**** MATERIAL SUPPLIED

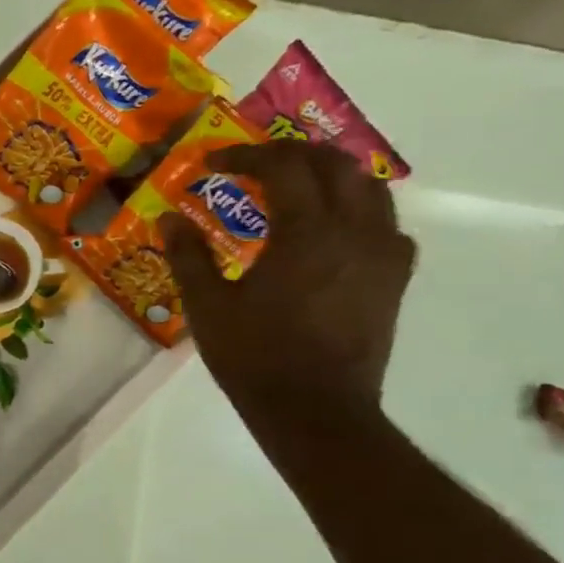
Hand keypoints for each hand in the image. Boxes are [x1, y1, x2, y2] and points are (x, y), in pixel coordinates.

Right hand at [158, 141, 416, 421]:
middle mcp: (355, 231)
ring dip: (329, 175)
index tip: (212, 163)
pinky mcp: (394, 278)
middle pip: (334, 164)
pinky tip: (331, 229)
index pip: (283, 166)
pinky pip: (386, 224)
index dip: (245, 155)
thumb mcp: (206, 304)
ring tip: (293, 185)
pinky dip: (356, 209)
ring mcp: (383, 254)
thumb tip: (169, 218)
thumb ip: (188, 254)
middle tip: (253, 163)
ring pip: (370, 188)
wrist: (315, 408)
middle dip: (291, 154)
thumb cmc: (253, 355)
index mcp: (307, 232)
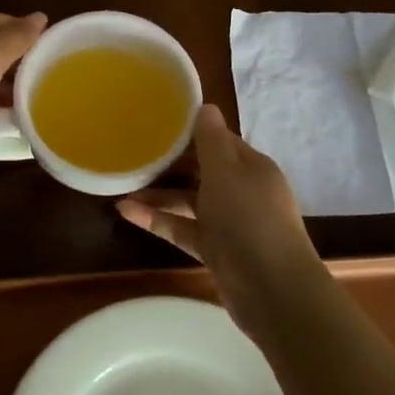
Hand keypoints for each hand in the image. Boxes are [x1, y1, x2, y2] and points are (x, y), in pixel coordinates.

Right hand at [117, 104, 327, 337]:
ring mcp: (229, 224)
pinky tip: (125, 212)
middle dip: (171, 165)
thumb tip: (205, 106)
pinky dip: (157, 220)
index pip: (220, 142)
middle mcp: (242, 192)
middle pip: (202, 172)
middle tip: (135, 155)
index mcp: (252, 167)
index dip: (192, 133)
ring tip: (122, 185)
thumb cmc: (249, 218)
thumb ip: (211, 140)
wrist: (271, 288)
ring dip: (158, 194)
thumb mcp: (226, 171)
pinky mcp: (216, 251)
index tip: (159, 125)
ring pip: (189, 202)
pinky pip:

********

> _ASSIGNMENT_: Retype the data shown above exactly, excluding any picture it contains.

> _RESPONSE TO THE TASK_:
Hand keypoints for each hand in the image. Boxes are [x1, y1, x2, y2] and points are (x, y), in pixel coordinates.

Right hand at [158, 141, 416, 421]:
middle mcp: (355, 231)
ring dip: (329, 175)
index tip: (212, 163)
pinky mcp: (394, 278)
middle pip: (334, 164)
pinky tip: (331, 229)
index pip: (283, 166)
pinky pip: (386, 224)
index dip: (245, 155)
thumb mcp: (206, 304)
ring tip: (293, 185)
pinky dip: (356, 209)
ring mcp: (383, 254)
thumb tip: (169, 218)
thumb ip: (188, 254)
middle tip: (253, 163)
ring pip: (370, 188)
wrist: (315, 408)
middle dip: (291, 154)
thumb cmc: (253, 355)
index mcp: (307, 232)
Hand keypoints for each hand in the image. Boxes are [x1, y1, x2, y2] and points are (x, y), in pixel coordinates.

Right hand at [117, 104, 327, 337]:
ring mcp: (229, 224)
pinky tip: (125, 212)
middle dip: (171, 165)
thumb tip: (205, 106)
pinky dip: (157, 220)
index pip: (220, 142)
middle mcp: (242, 192)
middle pip: (202, 172)
middle tip: (135, 155)
index mcp: (252, 167)
index dip: (192, 133)
ring tip: (122, 185)
thumb cmc: (249, 218)
thumb ip: (211, 140)
wrist: (271, 288)
ring dip: (158, 194)
thumb mcp: (226, 171)
pinky mcp: (216, 251)
index tip: (159, 125)
ring pip: (189, 202)
pinky pip:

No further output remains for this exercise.